## What this task involves
Reproduce nothing but the closing run of lines: the line with "Resort 2019 de No Pise L" and each line that follows it to the end of the data.
-.-.-
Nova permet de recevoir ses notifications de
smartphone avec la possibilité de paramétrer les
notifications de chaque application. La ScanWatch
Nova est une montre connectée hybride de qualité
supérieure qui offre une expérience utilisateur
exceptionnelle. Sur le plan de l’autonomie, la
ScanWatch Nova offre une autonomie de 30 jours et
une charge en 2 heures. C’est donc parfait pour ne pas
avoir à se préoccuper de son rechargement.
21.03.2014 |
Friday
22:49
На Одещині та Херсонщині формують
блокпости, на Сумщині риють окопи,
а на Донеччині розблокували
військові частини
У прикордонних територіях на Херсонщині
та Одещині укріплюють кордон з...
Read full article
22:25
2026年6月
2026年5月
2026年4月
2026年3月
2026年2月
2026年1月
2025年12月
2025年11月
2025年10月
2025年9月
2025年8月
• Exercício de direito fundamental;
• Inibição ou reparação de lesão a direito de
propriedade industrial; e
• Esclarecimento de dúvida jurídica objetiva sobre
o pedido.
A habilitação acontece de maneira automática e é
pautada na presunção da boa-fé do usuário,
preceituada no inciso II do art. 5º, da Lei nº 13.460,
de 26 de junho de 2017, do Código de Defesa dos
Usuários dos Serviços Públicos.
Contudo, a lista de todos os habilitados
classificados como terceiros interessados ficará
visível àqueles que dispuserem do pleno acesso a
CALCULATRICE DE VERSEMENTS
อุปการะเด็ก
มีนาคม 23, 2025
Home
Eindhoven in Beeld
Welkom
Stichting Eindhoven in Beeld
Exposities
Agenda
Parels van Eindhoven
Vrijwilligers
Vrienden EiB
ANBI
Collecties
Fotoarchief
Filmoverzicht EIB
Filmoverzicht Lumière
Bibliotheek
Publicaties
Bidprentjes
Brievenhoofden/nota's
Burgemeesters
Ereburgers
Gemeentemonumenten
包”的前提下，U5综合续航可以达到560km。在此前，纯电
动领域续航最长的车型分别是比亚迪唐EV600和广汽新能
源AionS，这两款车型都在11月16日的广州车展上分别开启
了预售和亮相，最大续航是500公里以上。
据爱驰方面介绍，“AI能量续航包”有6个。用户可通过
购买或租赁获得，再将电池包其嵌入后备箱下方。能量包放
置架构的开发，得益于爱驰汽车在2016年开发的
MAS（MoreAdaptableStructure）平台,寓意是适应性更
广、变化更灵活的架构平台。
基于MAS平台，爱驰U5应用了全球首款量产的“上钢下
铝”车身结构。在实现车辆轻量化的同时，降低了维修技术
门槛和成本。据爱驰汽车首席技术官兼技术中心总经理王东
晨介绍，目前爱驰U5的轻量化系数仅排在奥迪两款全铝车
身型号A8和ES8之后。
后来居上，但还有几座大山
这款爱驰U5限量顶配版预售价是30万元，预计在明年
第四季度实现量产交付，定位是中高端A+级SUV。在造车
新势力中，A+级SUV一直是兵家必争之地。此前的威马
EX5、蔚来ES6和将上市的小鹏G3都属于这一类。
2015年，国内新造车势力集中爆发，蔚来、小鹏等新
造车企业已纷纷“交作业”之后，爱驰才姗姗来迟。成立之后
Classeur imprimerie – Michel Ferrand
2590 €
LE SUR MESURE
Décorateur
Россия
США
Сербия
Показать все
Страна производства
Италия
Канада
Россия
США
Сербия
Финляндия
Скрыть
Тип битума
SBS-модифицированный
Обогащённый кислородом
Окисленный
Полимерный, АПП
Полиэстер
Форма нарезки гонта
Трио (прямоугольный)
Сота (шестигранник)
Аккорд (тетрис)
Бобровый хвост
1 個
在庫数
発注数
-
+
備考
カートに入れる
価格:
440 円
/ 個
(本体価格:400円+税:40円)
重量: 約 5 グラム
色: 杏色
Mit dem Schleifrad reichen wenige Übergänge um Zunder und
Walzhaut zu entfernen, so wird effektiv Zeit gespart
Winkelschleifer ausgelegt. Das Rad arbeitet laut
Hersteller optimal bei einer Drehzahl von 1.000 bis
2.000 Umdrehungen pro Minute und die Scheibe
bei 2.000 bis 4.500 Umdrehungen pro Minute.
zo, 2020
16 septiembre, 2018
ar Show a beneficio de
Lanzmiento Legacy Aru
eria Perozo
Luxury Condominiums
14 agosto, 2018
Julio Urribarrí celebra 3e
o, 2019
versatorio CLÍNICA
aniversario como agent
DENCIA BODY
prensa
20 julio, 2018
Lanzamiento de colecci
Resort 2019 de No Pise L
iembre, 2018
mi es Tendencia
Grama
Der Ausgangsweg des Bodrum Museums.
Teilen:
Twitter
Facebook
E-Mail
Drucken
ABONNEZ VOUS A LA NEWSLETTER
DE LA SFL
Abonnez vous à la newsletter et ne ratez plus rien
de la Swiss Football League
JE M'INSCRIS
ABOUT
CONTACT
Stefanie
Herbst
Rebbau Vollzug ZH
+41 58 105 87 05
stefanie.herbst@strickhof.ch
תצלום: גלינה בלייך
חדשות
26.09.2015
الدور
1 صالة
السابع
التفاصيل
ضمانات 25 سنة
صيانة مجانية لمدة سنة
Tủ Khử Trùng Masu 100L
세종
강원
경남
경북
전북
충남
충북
-.-.-
## Output of the exercise
Resort 2019 de No Pise L
iembre, 2018
mi es Tendencia
Grama
Der Ausgangsweg des Bodrum Museums.
Teilen:
Twitter
Facebook
E-Mail
Drucken
ABONNEZ VOUS A LA NEWSLETTER
DE LA SFL
Abonnez vous à la newsletter et ne ratez plus rien
de la Swiss Football League
JE M'INSCRIS
ABOUT
CONTACT
Stefanie
Herbst
Rebbau Vollzug ZH
+41 58 105 87 05
stefanie.herbst@strickhof.ch
תצלום: גלינה בלייך
חדשות
26.09.2015
الدور
1 صالة
السابع
التفاصيل
ضمانات 25 سنة
صيانة مجانية لمدة سنة
Tủ Khử Trùng Masu 100L
세종
강원
경남
경북
전북
충남
충북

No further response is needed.